*Testo fornito*:
SOLO IL DEBITORE “MERITEVOLE” PUO’ ACCEDERE ALLE PROCEDURE DA SOVRAINDEBITAMENTO
Uno dei più frequenti ostacoli che incontriamo nell’accertare la sussistenza dei presupposti per la proponibilità di uno degli strumenti di risoluzione della crisi da sovraindebitamento, è quello legato alla “meritevolezza” del debitore, la cui negativa valutazione preclude l’omologa da parte del Tribunale della proposta di risoluzione della situazione debitoria.
Tale aspetto riguarda in special modo la casistica legata al debitore consumatore (la persona fisica che agisce per scopi estranei ad attività imprenditoriale, commerciale, artigiana o professionale), il quale, ai sensi dell’art. 7 comma II lett. d-ter) della L.3/2012 (come novellato dalla L.176/2020), non deve aver causato la situazione di sovraindebitamento con colpa grave, malafede o frode.
Il debitore imprenditore o professionista, invece, non deve aver commesso atti diretti a frodare i creditori.
E’ di tutta evidenza che il problema si pone essenzialmente nella valutazione della “colpa grave” addebitabile al consumatore, essendo di facile individuazione, al contrario, l’esistenza di atti compiuti in malafede o con intento fraudolento.

*Consegna*: Ricopia parola per parola il passo del testo sulla meritevolezza del debitore che va da "Tale aspetto riguarda" fino a "malafede o frode.".

(Voci di dati raccolti)
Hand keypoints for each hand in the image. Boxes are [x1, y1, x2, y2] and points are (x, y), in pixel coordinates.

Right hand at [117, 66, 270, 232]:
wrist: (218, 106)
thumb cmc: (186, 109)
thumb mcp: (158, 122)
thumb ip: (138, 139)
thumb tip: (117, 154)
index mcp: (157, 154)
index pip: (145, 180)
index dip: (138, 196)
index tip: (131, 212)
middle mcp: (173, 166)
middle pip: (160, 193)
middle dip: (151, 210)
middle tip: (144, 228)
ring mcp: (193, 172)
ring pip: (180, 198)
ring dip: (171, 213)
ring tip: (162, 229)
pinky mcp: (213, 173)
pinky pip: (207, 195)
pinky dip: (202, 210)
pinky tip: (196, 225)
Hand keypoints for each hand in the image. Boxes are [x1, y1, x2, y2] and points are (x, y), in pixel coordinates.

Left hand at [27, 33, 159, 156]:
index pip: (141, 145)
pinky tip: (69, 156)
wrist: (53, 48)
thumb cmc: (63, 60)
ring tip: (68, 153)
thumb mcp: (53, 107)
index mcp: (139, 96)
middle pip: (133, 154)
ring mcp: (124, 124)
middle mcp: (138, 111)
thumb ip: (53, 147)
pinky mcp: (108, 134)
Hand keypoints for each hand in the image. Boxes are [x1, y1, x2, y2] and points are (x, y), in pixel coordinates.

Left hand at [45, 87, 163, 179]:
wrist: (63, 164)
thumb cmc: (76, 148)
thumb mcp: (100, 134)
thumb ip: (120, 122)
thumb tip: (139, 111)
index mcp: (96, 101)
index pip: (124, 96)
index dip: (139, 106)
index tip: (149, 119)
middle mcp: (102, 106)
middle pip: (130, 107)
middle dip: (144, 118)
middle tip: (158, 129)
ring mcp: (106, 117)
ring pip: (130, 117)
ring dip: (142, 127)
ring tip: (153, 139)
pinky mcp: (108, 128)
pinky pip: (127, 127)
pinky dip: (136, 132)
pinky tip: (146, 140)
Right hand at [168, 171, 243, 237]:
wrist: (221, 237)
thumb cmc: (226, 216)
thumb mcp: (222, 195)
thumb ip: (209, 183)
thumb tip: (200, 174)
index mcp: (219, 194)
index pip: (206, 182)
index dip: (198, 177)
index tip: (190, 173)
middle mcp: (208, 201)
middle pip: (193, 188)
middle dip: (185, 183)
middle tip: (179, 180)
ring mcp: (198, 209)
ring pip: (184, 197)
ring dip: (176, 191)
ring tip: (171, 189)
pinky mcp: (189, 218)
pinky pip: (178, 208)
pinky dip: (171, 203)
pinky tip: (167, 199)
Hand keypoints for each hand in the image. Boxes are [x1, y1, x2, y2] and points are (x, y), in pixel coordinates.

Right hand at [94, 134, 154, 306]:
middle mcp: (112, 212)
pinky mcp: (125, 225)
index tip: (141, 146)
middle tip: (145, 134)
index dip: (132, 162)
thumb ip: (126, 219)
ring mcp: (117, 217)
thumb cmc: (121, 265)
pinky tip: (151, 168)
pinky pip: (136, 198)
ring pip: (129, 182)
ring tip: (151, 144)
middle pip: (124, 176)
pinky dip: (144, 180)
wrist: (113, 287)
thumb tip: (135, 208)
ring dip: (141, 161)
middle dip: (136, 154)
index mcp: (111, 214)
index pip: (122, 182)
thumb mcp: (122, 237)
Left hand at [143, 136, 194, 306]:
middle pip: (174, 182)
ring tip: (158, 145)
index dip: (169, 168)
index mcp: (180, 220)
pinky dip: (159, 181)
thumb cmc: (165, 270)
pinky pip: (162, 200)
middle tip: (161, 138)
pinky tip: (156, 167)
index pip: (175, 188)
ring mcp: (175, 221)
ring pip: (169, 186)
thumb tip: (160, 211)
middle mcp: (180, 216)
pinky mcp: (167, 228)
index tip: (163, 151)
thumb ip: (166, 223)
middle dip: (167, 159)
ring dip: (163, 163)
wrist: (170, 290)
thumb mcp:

*Spazio risposta*:
Tale aspetto riguarda in special modo la casistica legata al debitore consumatore (la persona fisica che agisce per scopi estranei ad attività imprenditoriale, commerciale, artigiana o professionale), il quale, ai sensi dell’art. 7 comma II lett. d-ter) della L.3/2012 (come novellato dalla L.176/2020), non deve aver causato la situazione di sovraindebitamento con colpa grave, malafede o frode.